(Bloomberg) -- The pain in the US banking sector may turn out to be a blessing for incoming Bank of Japan Governor Kazuo Ueda.

Yield on Japan’s benchmark 10-year government note dropped below 0.3% for the first time since the BOJ unexpectedly doubled the yield cap to 0.5% on Dec. 20. The move came in the wake of a slide in US yields after the collapse of Silicon Valley Bank tempered hawkish Federal Reserve rate-hike bets, and may ease pressure on the BOJ to abandon its yield curve control program.

“Japanese rates have climbed due to pressure from global rates despite no possibility of BOJ normalizing its policy anytime soon,” said Takeshi Minami, Tokyo-based chief economist at Norinchukin Research Institute. Speculation of faster US rate hikes is waning and even a “25-basis-point hike by the Fed may ease the pressure on Japanese rates,” he said.

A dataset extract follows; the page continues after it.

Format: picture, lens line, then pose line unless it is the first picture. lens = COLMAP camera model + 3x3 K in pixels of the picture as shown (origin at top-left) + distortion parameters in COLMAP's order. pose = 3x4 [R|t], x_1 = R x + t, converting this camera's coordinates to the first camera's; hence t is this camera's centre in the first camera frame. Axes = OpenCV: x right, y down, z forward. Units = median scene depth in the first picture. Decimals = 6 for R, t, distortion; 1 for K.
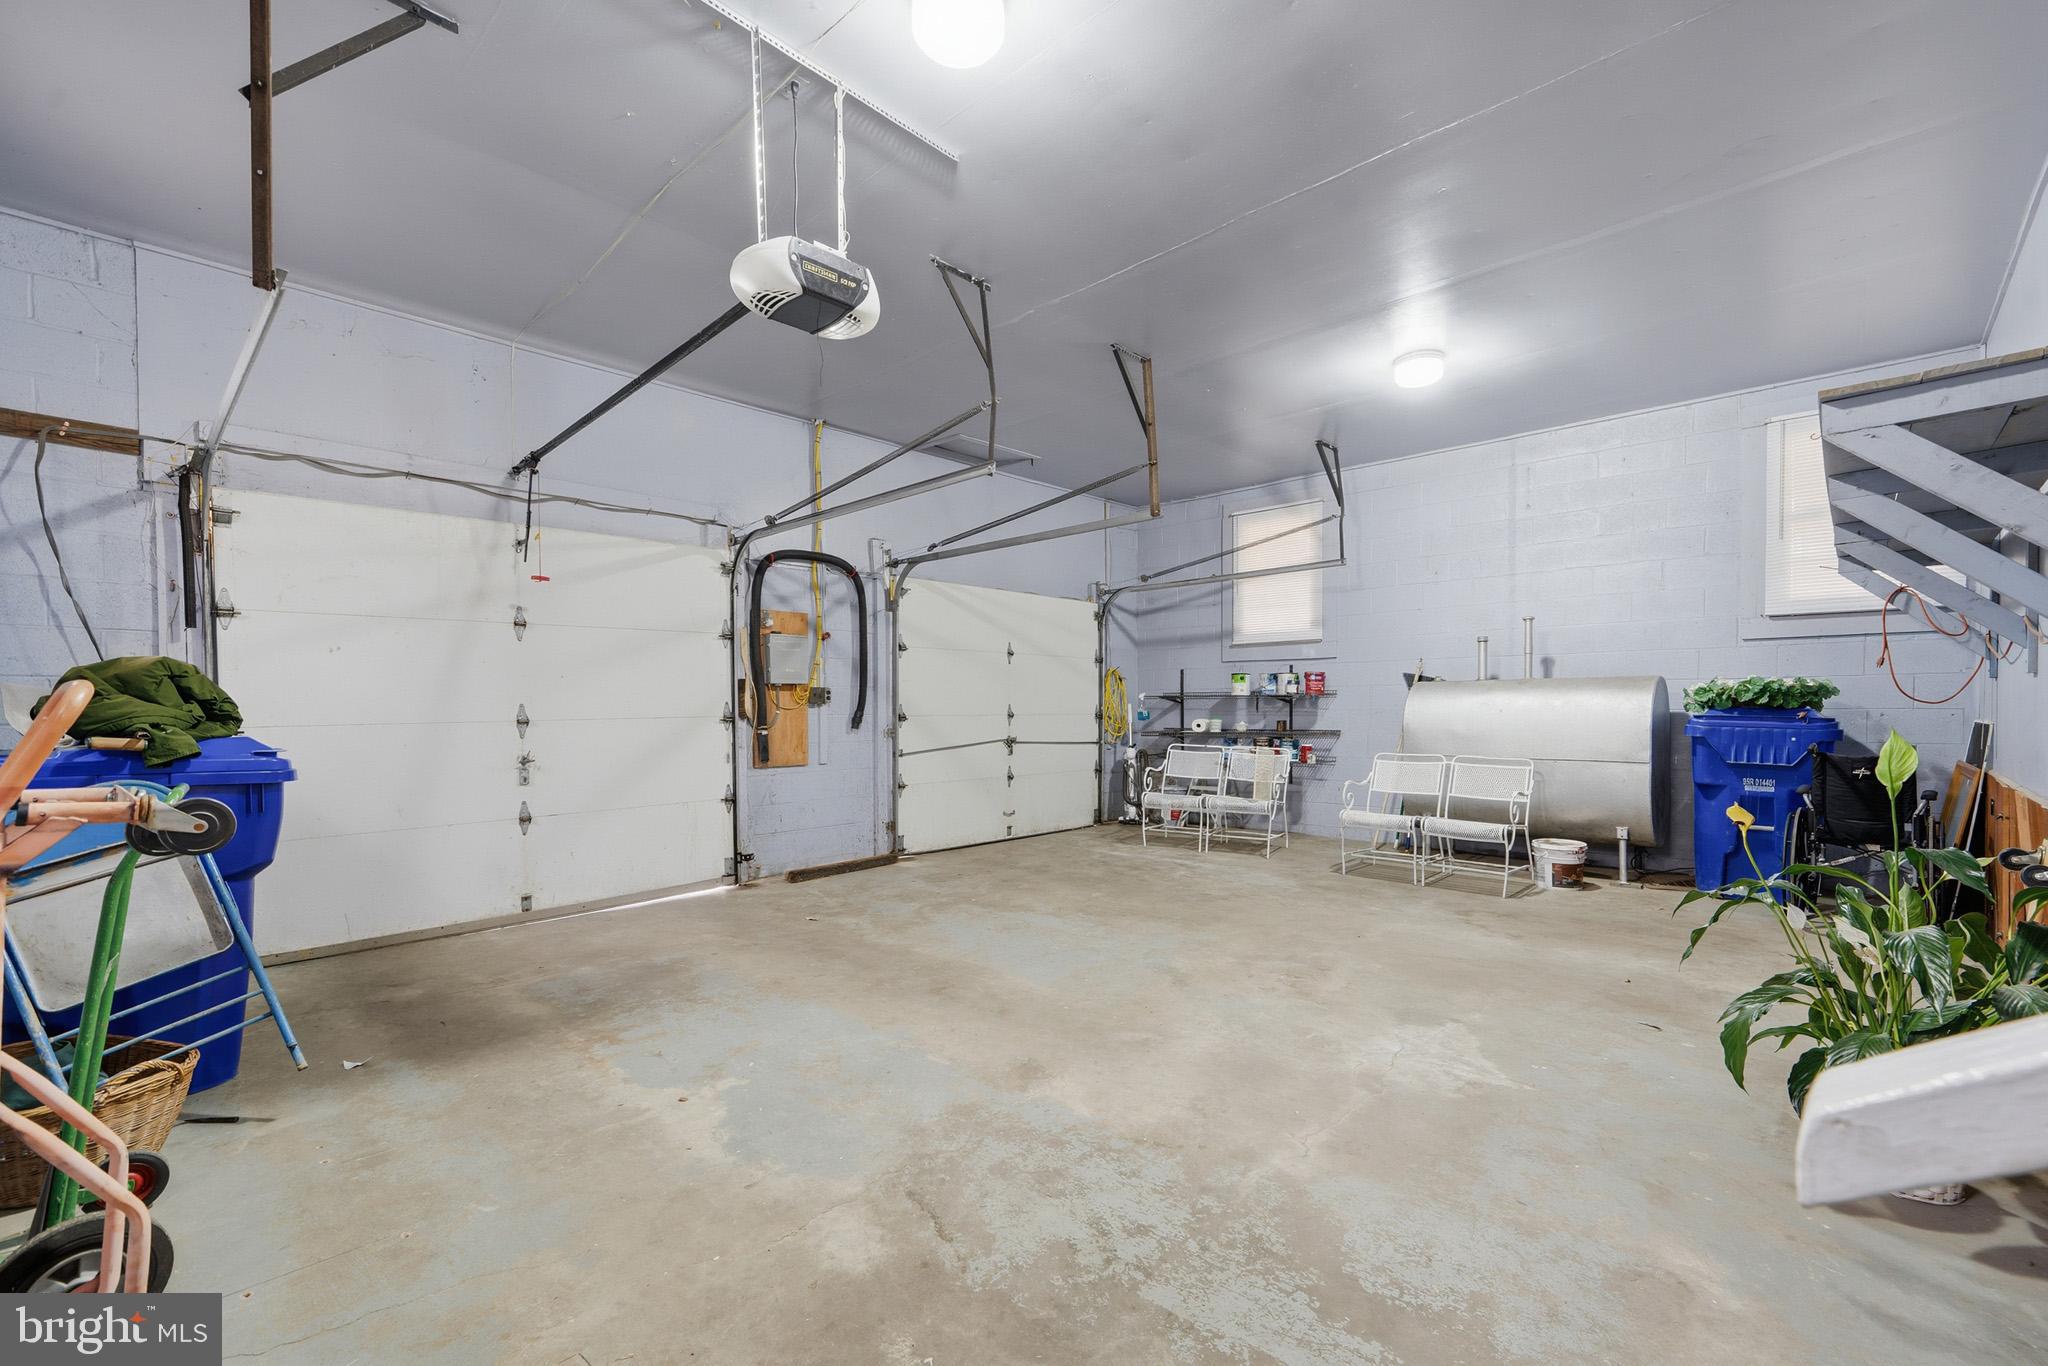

Expectations for the BOJ to scrap its yield-curve-control policy had gathered steam after the surprise BOJ move in December. BOJ pivot bets also gained momentum as global rates climbed, forcing the Japanese central bank to buy notes, which in turn made the market dysfunctional. 

Japan’s 10-year yield fell 10 basis points to 0.295% on Monday.

The BOJ left its negative interest rate and its cap on government debt yields untouched Friday at Haruhiko Kuroda’s final meeting as the central bank’s chief. His successor Ueda has said the benefits of monetary stimulus outweigh its side effects.